Devir é um conceito da Filosofia e denomina transformação intensa da vida, a partir dos encontros que construímos. Inspirados por este conceito, oferecemos nosso espaço e nosso trabalho para que possamos produzir transformações, as quais sejam por uma vida alegre, criativa e engajada social, política, ecológica e eticamente.

quinta-feira, 24 de novembro de 2011

Vídeo palestra sobre corpo, intensidade e saúde

Aqui estamos postando o link de um vídeo de uma palestra de uma intelectual brasileira que traz importantes pensares acerca da maneira como se vive o corpo em nossa contemporaneidade. Postamos apenas o link porque não pudemos carregar o vídeo aqui.

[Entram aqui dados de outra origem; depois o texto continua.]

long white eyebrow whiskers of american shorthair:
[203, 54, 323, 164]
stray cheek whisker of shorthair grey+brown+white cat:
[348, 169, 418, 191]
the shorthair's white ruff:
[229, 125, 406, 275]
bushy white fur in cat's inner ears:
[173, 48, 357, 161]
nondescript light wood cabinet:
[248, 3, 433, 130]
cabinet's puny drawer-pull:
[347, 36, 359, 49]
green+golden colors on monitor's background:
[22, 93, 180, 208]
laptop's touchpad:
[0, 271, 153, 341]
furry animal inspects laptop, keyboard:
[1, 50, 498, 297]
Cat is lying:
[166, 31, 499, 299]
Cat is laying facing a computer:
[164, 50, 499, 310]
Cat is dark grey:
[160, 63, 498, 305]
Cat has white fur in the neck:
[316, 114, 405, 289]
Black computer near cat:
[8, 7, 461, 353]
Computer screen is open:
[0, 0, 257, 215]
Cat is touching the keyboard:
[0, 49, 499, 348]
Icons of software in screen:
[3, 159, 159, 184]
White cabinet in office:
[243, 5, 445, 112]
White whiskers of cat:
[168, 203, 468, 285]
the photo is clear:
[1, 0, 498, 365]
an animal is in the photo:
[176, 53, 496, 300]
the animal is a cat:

É que, além de postagens de idéias, trabalhos, poesias e pensamentos nossos, queremos que este espaço também seja local de divulgação de conhecimento e de trabalhos de pessoas importantes em nossas vidas. Não conhecemos a Profª. Hélia Borges, mas seu trabalho parece ser importantíssimo para nós que mexemos com klínica a partir do corpo e das artes. Pegamos este vídeo do perfil do Facebook de uma querida amiga nossa, a Natália Esteves. Esperamos que usufruam das interessantíssimas e cuidadosas colocações de Hélia Borges.

Ainda precisamos, afinal, devir-corpo, devir-intensidade. O corpo orgânico, o corpo da forma e da saúde medicalizada não deve se confundir com uma saúde corporal nietzscheana, mais viva, mais intensa e profunda.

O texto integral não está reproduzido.